Suit Against SCANA Executives and Potential Buyer Takes Issue with Proposed Merger
by Erin Shaak
Last Updated on May 8, 2018
Metzler Asset Management GmbH et al. v. Aliff et al.
Filed: February 21, 2018 ◆§ 3:18-cv-00505
Two SCANA Corporation shareholders have filed suit against the company’s board of directors, Dominion Energy, Inc., and Sedona Corp. over a proposed merger between SCANA and Dominion.
Two SCANA Corporation shareholders have filed suit against the company’s board of directors, Dominion Energy, Inc., and Sedona Corp. over a proposed merger between SCANA and Dominion that the plaintiffs claim undervalues the company and is unfair to investors.

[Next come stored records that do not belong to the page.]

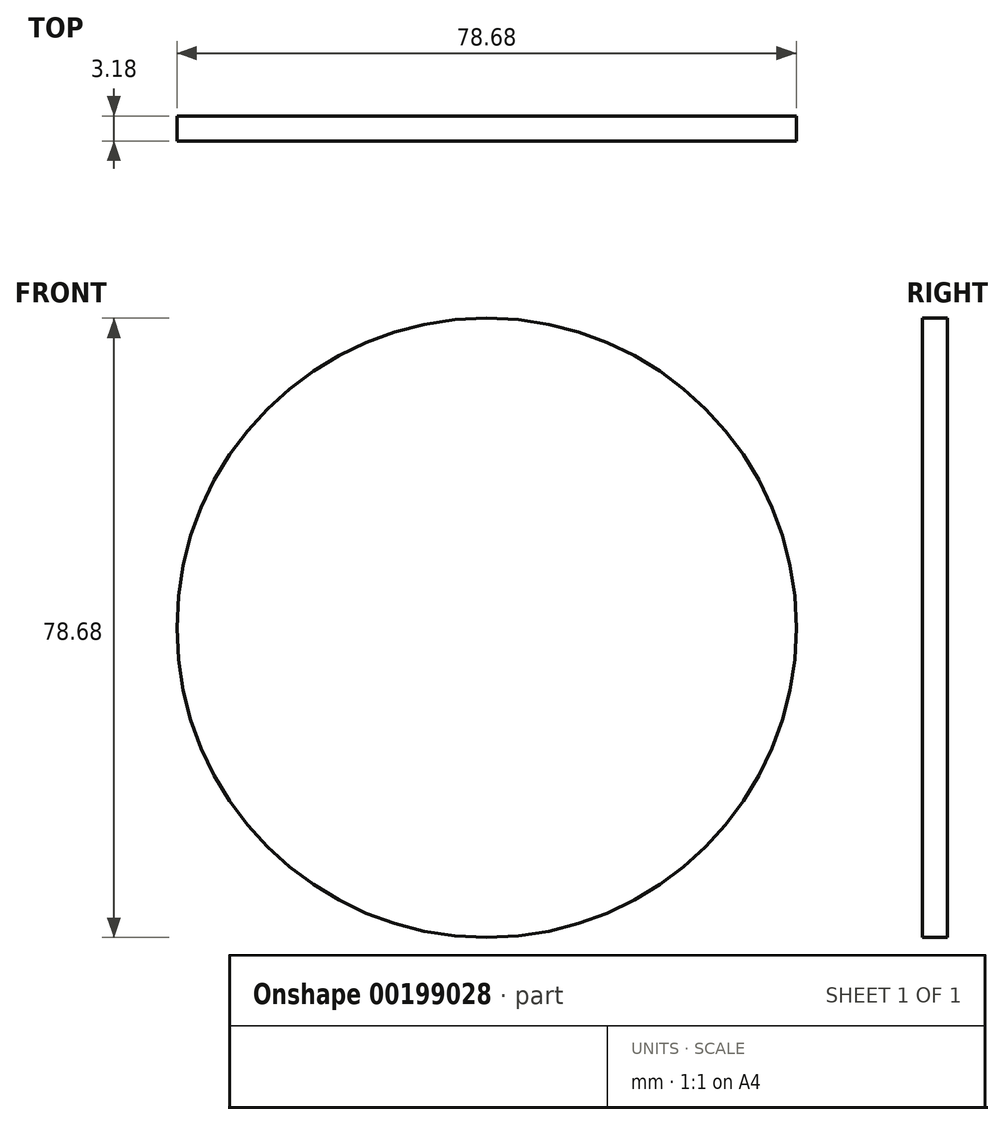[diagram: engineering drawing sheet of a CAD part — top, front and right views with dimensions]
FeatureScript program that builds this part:
annotation { "Feature Type Name" : "Feature", "Feature Type Description" : "" }
export const myFeature = defineFeature(function(context is Context, id is Id, definition is map)
    precondition{}
    {
        {
            var Q0;
            Q0=qCreatedBy(makeId("Front.planeOp"),FACE);
            var sketch = newSketch(context, id + "F0", { "sketchPlane" : qUnion([Q0])});
            skCircle(sketch, "E0", {"center": v(0, 0) * mm, "radius": 39.34 * mm});
            skSolve(sketch);
        }
        {
            var Q0;
            Q0=makeQuery(id+"F0.imprint","IMPRINT",FACE,{"disambiguationData":[TD([[makeQuery(id+"F0.imprint","IMPRINT",EDGE,{"derivedFrom":sQuery(id+"F0.wireOp",EDGE,"E0")}),1.0]])]});
            extrude(context, id + "F1", {"entities" : qUnion([Q0]), "oppositeDirection" : true, "depth" : 3.17 * mm});
        }
    });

The suit begins by discussing SCANA’s recent abandonment of a failed nuclear reactor project in South Carolina that caused the company’s stock prices to drop significantly. According to the complaint, the individual defendants knew of the project’s setbacks from the beginning – including “repeated delays, cost overruns, and design and construction issues” – but continued to assure investors that operations were running smoothly and on time. After the company announced it would not finish building the reactors, the suit continues, the truth of the board members’ alleged mismanagement and deception was revealed, resulting in a criminal investigation and subpoenas from the South Carolina attorney general and the Securities and Exchange Commission.
On January 3, 2018, only months after SCANA’s July 2017 announcement, the board of directors allegedly reported that they had agreed to sell the company to Dominion for a price the plaintiffs claim is insufficient. The case argues that the defendants “made no effort to seek a suitor willing to pay a higher price than Dominion” and neglected their duty to provide the best value to shareholders. From the complaint:
While the Board rushed to escape personal liability by inking a deal with Dominion that severely undervalues the Company, they would have been able to secure a more valuable deal for SCANA’s public shareholders if they had initiated a sales process.”
Moreover, the suit argues that the proposed deal “enriches insiders” instead of investors, noting that SCANA executives stand to receive “a tremendous payout” upon completion of the merger.
The case was originally filed in South Carolina circuit court but has since been removed to district court.